Marcia’s lips pursed as if she was considering what to do. Finally she said, ‘All right. But I shan’t enjoy it now.’

15

Lucius had pointed out the previous night that the bath-boy was willing to cut hair, but the sight of Lucius’ hair was not encouraging. They were in so much debt now that a couple of coins for a professional job would make little difference. No doubt Arria would see it as an investment.

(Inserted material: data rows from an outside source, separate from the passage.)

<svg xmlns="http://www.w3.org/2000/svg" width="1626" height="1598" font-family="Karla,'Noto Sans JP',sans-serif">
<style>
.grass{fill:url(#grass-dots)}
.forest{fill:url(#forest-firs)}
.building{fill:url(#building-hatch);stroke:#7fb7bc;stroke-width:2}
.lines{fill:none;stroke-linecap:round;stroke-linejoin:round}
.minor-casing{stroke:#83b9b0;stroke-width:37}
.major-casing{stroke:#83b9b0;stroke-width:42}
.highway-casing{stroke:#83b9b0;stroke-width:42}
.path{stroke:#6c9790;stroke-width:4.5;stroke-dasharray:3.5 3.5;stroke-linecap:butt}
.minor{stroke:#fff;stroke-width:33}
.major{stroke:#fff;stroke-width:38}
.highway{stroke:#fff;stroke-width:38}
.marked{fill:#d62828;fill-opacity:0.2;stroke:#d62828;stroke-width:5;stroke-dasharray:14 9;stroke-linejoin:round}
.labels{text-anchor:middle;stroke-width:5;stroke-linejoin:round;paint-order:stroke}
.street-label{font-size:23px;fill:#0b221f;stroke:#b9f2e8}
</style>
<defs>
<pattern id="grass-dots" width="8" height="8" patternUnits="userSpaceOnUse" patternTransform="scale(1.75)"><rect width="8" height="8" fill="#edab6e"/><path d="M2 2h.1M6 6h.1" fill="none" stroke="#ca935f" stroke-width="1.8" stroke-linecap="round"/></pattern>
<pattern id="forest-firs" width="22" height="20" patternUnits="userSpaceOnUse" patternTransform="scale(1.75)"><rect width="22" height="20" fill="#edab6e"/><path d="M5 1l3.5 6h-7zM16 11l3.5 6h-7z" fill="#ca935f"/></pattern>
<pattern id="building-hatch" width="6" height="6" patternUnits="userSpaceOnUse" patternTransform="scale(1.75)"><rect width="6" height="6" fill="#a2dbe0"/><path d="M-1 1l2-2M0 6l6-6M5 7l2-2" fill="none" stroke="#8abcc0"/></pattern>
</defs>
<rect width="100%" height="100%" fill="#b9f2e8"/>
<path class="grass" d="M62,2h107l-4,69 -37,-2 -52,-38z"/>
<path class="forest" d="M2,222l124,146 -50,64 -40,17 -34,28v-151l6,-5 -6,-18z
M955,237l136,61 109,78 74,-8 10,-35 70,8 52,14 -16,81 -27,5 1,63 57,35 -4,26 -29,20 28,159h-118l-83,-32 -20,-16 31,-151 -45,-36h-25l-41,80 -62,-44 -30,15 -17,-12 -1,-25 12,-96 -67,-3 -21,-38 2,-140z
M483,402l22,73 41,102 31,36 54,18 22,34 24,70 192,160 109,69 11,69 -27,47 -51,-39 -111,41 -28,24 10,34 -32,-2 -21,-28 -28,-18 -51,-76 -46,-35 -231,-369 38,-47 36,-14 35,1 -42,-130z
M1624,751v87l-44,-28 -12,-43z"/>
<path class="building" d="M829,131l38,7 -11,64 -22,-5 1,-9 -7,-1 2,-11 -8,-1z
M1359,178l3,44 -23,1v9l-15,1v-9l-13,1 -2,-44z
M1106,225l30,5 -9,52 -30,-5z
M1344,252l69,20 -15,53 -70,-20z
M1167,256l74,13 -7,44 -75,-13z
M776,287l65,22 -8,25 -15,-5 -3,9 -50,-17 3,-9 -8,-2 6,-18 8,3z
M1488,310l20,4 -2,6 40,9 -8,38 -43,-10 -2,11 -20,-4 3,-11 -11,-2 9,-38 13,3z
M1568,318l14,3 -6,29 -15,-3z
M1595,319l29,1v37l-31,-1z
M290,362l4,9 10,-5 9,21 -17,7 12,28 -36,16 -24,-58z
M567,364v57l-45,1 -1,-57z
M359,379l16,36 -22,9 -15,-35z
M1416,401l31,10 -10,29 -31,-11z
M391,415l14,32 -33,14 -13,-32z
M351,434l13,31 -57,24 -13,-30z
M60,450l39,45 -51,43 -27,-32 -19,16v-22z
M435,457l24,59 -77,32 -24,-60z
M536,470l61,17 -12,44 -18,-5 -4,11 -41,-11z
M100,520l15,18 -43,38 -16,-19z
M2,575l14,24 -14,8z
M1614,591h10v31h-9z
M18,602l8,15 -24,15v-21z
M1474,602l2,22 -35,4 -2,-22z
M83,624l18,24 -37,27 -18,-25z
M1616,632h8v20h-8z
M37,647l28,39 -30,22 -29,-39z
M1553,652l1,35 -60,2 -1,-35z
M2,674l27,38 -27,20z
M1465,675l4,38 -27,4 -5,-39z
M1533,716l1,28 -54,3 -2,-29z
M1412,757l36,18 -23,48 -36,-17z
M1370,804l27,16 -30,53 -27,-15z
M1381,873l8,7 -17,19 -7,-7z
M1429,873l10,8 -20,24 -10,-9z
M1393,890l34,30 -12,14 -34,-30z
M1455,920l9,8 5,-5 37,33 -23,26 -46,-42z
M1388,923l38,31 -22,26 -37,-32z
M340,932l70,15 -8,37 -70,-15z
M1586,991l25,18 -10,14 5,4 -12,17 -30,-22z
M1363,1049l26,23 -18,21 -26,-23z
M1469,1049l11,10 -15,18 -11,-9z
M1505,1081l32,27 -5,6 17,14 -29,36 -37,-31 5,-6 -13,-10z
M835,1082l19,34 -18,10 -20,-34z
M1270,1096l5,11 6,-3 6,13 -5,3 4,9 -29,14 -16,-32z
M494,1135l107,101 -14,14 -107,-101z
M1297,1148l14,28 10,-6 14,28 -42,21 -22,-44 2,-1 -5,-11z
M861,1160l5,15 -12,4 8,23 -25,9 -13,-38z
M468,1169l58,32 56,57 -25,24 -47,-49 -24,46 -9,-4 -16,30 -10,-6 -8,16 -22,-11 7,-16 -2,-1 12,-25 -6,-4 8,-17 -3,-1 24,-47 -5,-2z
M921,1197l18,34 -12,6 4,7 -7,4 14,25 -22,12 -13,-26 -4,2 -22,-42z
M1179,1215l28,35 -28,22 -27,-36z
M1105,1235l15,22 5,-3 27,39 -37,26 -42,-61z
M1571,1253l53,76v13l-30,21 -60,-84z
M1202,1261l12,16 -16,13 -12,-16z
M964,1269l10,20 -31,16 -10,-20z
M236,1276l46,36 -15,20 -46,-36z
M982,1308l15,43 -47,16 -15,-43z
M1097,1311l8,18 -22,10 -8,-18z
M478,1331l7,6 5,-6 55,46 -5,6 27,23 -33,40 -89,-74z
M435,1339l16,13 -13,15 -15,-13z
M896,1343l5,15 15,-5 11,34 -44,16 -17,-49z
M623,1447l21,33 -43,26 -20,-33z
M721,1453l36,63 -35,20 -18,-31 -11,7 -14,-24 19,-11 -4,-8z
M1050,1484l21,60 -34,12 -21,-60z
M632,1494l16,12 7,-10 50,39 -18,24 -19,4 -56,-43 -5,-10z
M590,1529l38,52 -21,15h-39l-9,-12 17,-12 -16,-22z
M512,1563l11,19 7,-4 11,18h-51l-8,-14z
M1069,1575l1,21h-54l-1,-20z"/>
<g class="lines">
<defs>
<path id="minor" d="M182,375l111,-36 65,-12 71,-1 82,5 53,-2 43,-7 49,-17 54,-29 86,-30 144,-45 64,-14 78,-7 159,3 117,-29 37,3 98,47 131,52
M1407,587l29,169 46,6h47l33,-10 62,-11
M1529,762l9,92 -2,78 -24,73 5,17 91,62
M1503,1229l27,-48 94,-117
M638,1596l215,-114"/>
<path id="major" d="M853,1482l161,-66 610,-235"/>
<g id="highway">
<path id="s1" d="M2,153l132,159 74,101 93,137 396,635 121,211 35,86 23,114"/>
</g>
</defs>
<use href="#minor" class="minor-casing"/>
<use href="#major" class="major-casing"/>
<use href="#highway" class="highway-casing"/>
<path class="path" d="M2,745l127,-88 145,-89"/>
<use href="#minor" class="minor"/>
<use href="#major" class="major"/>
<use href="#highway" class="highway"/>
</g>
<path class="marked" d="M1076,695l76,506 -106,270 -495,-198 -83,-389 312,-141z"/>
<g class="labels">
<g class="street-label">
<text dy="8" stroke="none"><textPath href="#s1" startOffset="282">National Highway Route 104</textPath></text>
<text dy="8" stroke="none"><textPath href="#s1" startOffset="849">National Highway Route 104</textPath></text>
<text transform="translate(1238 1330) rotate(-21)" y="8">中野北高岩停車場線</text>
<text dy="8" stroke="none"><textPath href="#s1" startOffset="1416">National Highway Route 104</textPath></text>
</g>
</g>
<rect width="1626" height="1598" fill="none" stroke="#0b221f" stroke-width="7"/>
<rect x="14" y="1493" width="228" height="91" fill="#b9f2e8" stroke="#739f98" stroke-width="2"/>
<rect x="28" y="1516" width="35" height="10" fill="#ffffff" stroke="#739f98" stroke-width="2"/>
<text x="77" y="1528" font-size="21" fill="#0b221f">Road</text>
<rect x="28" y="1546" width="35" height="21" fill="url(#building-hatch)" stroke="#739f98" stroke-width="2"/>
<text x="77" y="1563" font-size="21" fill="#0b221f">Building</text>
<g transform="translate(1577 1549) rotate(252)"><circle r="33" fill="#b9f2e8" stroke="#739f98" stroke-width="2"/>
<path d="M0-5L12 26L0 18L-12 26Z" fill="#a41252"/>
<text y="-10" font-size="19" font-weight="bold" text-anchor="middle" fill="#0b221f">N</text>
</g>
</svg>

There was no mirror at the barber’s, but Ruso’s chin was smooth and his head refreshingly cool as he made his way through the narrow streets. There were competing election slogans amongst the usual announcements and nonsense daubed on the walls of the houses, including one unlikely claim that ‘all the town prostitutes say vote for Gabinius Fuscus!’ Underneath in larger letters was the assertion that all the followers of Christos were in support of one of his rivals. The prostitutes would have no vote, and unless the followers of Christos had enjoyed a sudden surge of popularity while he was away, their endorsement was unlikely to be welcome. Presumably each candidate was attempting to smear the other with these bizarre claims of support. Ruso was not sorry his father had never stood for election.